In Tanzania, around 1 in 2,000 children are born with albinism, a condition which usually leaves them visually impaired and at risk of skin cancer.
Albinism is a genetically inherited condition. It causes people to be born with little or no pigmentation in their eyes, hair and skin because of a lack of melanin. Sufferers are therefore sensitive to bright light and carry a higher than average risk of skin cancer from exposure to the sun. Most albinos are also visually impaired and often need special glasses.
The condition is found in people of all ethnicities and affected children need extra support to deal with its affects. Having said that, albinism should not have any impact on life expectancy. However, in Tanzania, the average lifespan of a person with albinism is around 30 years compared with the country average of 59 (according to World Health Organisation data for 2011). This is because Tanzanians with albinism face prejudice and persecution. Even today, it is common for them to be killed by practitioners of witchcraft for their body parts.
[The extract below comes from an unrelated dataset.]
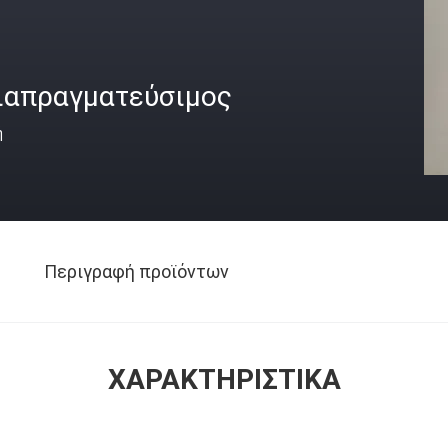
ιαπραγματεύσιμος
ή
Περιγραφή προϊόντων
ΧΑΡΑΚΤΗΡΙΣΤΙΚΆ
In its new ‘State of the World’s Children’ report, the UN’s Child Agency (UNICEF) focuses on children around the world who are born with disabilities. As one example of the marginalisation suffered by children with disabilities, who are also among the most likely to face violence, abuse, neglect or exploitation, the report highlights the plight of those with albinism in Tanzania. (A BBC4 documentary last year followed children growing up with albinism in the Tanzanian territory of Ukerewe Island.)
A young Tanzanian man with albinism, Michael Hosea, talks about his experiences in the UNICEF report. He explains some of the difficulties he faced at school, such as often being unable to see the blackboard and having to wear long clothes to keep safe from the sun. But the biggest danger he faced, along with one of his sisters who also has albinism, was from local witch doctors wanting body parts. He and his family had to flee their home in Mwanza to escape a knife-wielding gang and lost a good friend to the killers.
Now, Michael lives in Dodoma and is about to graduate from school. Whenever he can, Michael works as an advocate for the rights of young people with disabilities, particularly those with albinism. He does this through the Leonard Cheshire Disability Young Voices network. Michael believes “education is the key to stopping the murder, abuse and discrimination” and prays that one day people will understand that disabled children such as albinos are “no different” from everybody else and that “we are all human beings and deserve to be treated with love and respect”.